Open uni-manjunath-ke opened 1 year ago
@uni-manjunath-ke
Could you try https://github.com/k2-fsa/sherpa/pull/464 ?
It fixes an issue in sherpa for decoding.
Sure, will try and update you.
I verified it. This fix has definitely improved the WERs (by some delta of around 0.5%). But, still it is around 3 to 4% worser than what we get using icefall's streaming_decode.py on a given dataset. And, I still see them empty hypothesis for some utterances, though it has reduced than earlier. Please suggest if there is anything else. Thank you.
Could it be a difference in volume normalization? E.g. maybe we do volume normalization only in non-streaming mode?

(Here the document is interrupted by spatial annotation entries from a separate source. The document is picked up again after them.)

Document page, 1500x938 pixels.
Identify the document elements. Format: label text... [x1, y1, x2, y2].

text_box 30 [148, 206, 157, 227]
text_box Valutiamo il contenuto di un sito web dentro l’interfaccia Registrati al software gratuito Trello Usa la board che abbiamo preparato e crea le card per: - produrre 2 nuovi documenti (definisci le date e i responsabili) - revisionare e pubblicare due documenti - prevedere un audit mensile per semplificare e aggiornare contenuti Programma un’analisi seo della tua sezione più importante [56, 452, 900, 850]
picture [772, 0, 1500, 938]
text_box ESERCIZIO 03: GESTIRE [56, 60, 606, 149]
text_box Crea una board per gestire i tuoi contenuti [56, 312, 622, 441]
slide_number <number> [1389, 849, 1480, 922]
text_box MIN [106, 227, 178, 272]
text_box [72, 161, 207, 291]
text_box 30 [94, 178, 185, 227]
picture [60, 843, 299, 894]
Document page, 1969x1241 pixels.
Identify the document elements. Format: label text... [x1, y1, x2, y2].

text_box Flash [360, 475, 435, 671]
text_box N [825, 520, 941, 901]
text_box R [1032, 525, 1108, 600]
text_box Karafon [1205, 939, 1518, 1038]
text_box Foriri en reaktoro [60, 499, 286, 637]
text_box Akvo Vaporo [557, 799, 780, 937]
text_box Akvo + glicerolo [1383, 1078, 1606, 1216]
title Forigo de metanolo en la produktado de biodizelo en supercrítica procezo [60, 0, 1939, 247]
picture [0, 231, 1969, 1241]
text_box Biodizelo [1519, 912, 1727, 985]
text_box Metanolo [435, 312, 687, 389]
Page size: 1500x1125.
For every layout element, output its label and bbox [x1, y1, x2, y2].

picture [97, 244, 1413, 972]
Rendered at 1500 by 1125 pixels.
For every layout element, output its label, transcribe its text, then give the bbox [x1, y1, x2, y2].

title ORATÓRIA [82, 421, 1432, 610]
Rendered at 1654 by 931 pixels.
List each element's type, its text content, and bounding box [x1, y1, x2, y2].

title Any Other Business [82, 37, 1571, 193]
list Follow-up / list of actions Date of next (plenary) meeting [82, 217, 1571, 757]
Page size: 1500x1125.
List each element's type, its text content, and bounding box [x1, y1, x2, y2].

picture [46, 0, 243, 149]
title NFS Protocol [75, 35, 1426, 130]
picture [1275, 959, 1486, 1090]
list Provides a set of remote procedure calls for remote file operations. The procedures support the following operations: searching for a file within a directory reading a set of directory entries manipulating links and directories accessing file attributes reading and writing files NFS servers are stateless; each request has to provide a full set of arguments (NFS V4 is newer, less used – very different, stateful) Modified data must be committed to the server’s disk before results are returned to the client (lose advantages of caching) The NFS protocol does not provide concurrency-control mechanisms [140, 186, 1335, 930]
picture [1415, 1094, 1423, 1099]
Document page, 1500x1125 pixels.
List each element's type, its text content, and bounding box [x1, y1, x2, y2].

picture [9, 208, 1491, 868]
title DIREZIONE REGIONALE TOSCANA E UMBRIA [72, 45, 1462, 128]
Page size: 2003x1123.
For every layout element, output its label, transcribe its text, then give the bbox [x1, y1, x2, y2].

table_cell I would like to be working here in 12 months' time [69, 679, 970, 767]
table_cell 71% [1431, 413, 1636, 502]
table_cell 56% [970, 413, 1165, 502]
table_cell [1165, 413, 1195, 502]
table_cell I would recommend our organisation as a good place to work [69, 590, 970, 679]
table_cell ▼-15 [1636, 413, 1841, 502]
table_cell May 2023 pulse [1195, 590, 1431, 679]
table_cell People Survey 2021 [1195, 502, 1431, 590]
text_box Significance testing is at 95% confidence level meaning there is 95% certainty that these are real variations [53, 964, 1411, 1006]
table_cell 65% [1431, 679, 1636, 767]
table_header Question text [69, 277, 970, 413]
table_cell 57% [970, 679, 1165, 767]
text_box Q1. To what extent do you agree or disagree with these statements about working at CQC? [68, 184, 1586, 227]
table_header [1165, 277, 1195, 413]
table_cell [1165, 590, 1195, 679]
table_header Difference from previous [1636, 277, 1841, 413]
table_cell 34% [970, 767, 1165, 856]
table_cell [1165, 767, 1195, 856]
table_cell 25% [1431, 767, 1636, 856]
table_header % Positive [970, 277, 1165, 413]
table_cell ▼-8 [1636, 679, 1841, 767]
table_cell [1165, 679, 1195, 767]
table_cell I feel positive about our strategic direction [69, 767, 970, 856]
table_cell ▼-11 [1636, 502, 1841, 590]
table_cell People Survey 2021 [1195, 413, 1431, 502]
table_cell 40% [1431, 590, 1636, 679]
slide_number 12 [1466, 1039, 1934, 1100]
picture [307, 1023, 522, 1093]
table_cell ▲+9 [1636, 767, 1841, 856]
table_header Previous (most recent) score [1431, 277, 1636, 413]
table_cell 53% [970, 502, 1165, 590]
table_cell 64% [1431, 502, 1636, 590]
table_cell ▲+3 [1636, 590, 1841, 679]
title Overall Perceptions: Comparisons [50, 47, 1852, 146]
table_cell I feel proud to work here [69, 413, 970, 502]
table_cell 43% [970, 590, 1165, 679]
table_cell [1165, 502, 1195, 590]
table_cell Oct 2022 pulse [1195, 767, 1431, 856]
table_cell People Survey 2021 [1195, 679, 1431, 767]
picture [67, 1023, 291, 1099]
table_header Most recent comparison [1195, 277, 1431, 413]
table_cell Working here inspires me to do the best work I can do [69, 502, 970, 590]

Yes, May be. Is it possible to fix that? Thanks
In addition, even in Icefall streaming variant, we have seen that there is discrepancy between the WERs of decode.py to streaming_decode.py.
Initially, we had even poor WERs. But, after debugging & comparing feature extraction of Sherpa & Icefall, we found there is discrepancy in the feature extraction settings. After setting "fbank_opts" parameters in sherpa/cpp_api/feature-config.cc to be same as that of Icefall ones, our WERs have significantly improved. We can create a pull request with these changes, if required. Please let us know. Thanks @uni-sagar-raikar
Please do!
Sure, I have created a pullrequest at https://github.com/k2-fsa/sherpa/pull/465 Thanks
Pls let us know, if there is any fix for volume normalisation for sherpa. In case, if we find anything, we will share the same with you. Thanks
is your test data of 16000Hz, i,e, the same sampling rate as the training data?
Actually, we use 8000 HZ both for training & testing We change the sherpa code appropriately to handle 8000 Hz and use it.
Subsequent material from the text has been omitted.